- **What is expected**: For the entries below, the expected answer is the line with "uvádějící Filipovu část.<br>", the line with "Na večeři jsme", and every line between them, exactly as written, and nothing more.

- **Exercise input**:
* * *
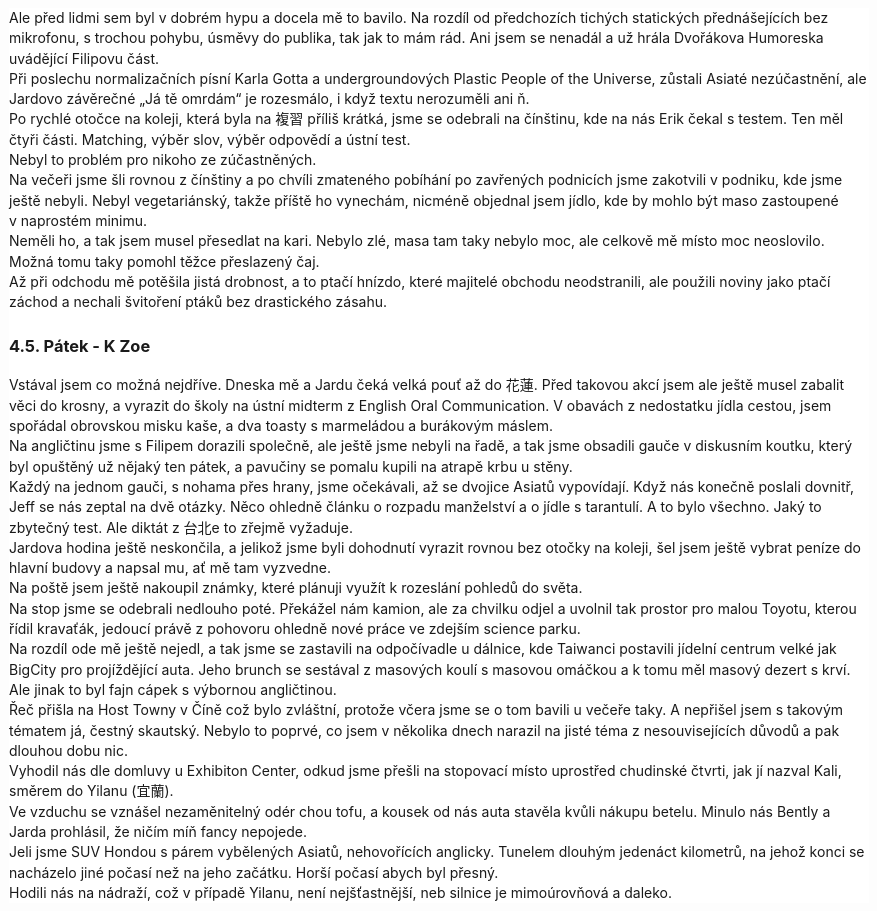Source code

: Ale před lidmi sem byl v dobrém hypu a docela mě to bavilo. Na rozdíl od předchozích tichých statických přednášejících bez mikrofonu, s trochou pohybu, úsměvy do publika, tak jak to mám rád. Ani jsem se nenadál a už hrála Dvořákova Humoreska uvádějící Filipovu část.<br>
Při poslechu normalizačních písní Karla Gotta a undergroundových Plastic People of the Universe, zůstali Asiaté nezúčastnění, ale Jardovo závěrečné „Já tě omrdám“ je rozesmálo, i když textu nerozuměli ani ň. <br>
Po rychlé otočce na koleji, která byla na 複習 příliš krátká, jsme se odebrali na čínštinu, kde na nás Erik čekal s testem. Ten měl čtyři části. Matching, výběr slov, výběr odpovědí a ústní test. <br>
Nebyl to problém pro nikoho ze zúčastněných.<br>
Na večeři jsme šli rovnou z čínštiny a po chvíli zmateného pobíhání po zavřených podnicích jsme zakotvili v podniku, kde jsme ještě nebyli. Nebyl vegetariánský, takže příště ho vynechám, nicméně objednal jsem jídlo, kde by mohlo být maso zastoupené v naprostém minimu.<br>
Neměli ho, a tak jsem musel přesedlat na kari. Nebylo zlé, masa tam taky nebylo moc, ale celkově mě místo moc neoslovilo. Možná tomu taky pomohl těžce přeslazený čaj.<br>
Až při odchodu mě potěšila jistá drobnost, a to ptačí hnízdo, které majitelé obchodu neodstranili, ale použili noviny jako ptačí záchod a nechali švitoření ptáků bez drastického zásahu. <br>

### 4.5. Pátek - K Zoe

Vstával jsem co možná nejdříve. Dneska mě a Jardu čeká velká pouť až do 花蓮. Před takovou akcí jsem ale ještě musel zabalit věci do krosny, a vyrazit do školy na ústní midterm z English Oral Communication. V obavách z nedostatku jídla cestou, jsem spořádal obrovskou misku kaše, a dva toasty s marmeládou a burákovým máslem.<br>
Na angličtinu jsme s Filipem dorazili společně, ale ještě jsme nebyli na řadě, a tak jsme obsadili gauče v diskusním koutku, který byl opuštěný už nějaký ten pátek, a pavučiny se pomalu kupili na atrapě krbu u stěny.<br>
Každý na jednom gauči, s nohama přes hrany, jsme očekávali, až se dvojice Asiatů vypovídají. Když nás konečně poslali dovnitř, Jeff se nás zeptal na dvě otázky. Něco ohledně článku o rozpadu manželství a o jídle s tarantulí. A to bylo všechno. Jaký to zbytečný test. Ale diktát z 台北e to zřejmě vyžaduje.<br>
Jardova hodina ještě neskončila, a jelikož jsme byli dohodnutí vyrazit rovnou bez otočky na koleji, šel jsem ještě vybrat peníze do hlavní budovy a napsal mu, ať mě tam vyzvedne.<br>
Na poště jsem ještě nakoupil známky, které plánuji využít k rozeslání pohledů do světa.<br>
Na stop jsme se odebrali nedlouho poté. Překážel nám kamion, ale za chvilku odjel a uvolnil tak prostor pro malou Toyotu, kterou řídil kravaťák, jedoucí právě z pohovoru ohledně nové práce ve zdejším science parku.<br>
Na rozdíl ode mě ještě nejedl, a tak jsme se zastavili na odpočívadle u dálnice, kde Taiwanci postavili jídelní centrum velké jak BigCity pro projíždějící auta. Jeho brunch se sestával z masových koulí s masovou omáčkou a k tomu měl masový dezert s krví. Ale jinak to byl fajn cápek s výbornou angličtinou.<br>
Řeč přišla na Host Towny v Číně což bylo zvláštní, protože včera jsme se o tom bavili u večeře taky. A nepřišel jsem s takovým tématem já, čestný skautský. Nebylo to poprvé, co jsem v několika dnech narazil na jisté téma z nesouvisejících důvodů a pak dlouhou dobu nic.<br>
Vyhodil nás dle domluvy u Exhibiton Center, odkud jsme přešli na stopovací místo uprostřed chudinské čtvrti, jak jí nazval Kali, směrem do Yilanu (宜蘭).  <br>
Ve vzduchu se vznášel nezaměnitelný odér chou tofu, a kousek od nás auta stavěla kvůli nákupu betelu. Minulo nás Bently a Jarda prohlásil, že ničím míň fancy nepojede. <br>
Jeli jsme SUV Hondou s párem vybělených Asiatů, nehovořících anglicky. Tunelem dlouhým jedenáct kilometrů, na jehož konci se nacházelo jiné počasí než na jeho začátku. Horší počasí abych byl přesný.<br>
Hodili nás na nádraží, což v případě Yilanu, není nejšťastnější, neb silnice je mimoúrovňová a daleko.<br>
* * *
- **Solution for this problem**:
: Ale před lidmi sem byl v dobrém hypu a docela mě to bavilo. Na rozdíl od předchozích tichých statických přednášejících bez mikrofonu, s trochou pohybu, úsměvy do publika, tak jak to mám rád. Ani jsem se nenadál a už hrála Dvořákova Humoreska uvádějící Filipovu část.<br>
Při poslechu normalizačních písní Karla Gotta a undergroundových Plastic People of the Universe, zůstali Asiaté nezúčastnění, ale Jardovo závěrečné „Já tě omrdám“ je rozesmálo, i když textu nerozuměli ani ň. <br>
Po rychlé otočce na koleji, která byla na 複習 příliš krátká, jsme se odebrali na čínštinu, kde na nás Erik čekal s testem. Ten měl čtyři části. Matching, výběr slov, výběr odpovědí a ústní test. <br>
Nebyl to problém pro nikoho ze zúčastněných.<br>
Na večeři jsme šli rovnou z čínštiny a po chvíli zmateného pobíhání po zavřených podnicích jsme zakotvili v podniku, kde jsme ještě nebyli. Nebyl vegetariánský, takže příště ho vynechám, nicméně objednal jsem jídlo, kde by mohlo být maso zastoupené v naprostém minimu.<br>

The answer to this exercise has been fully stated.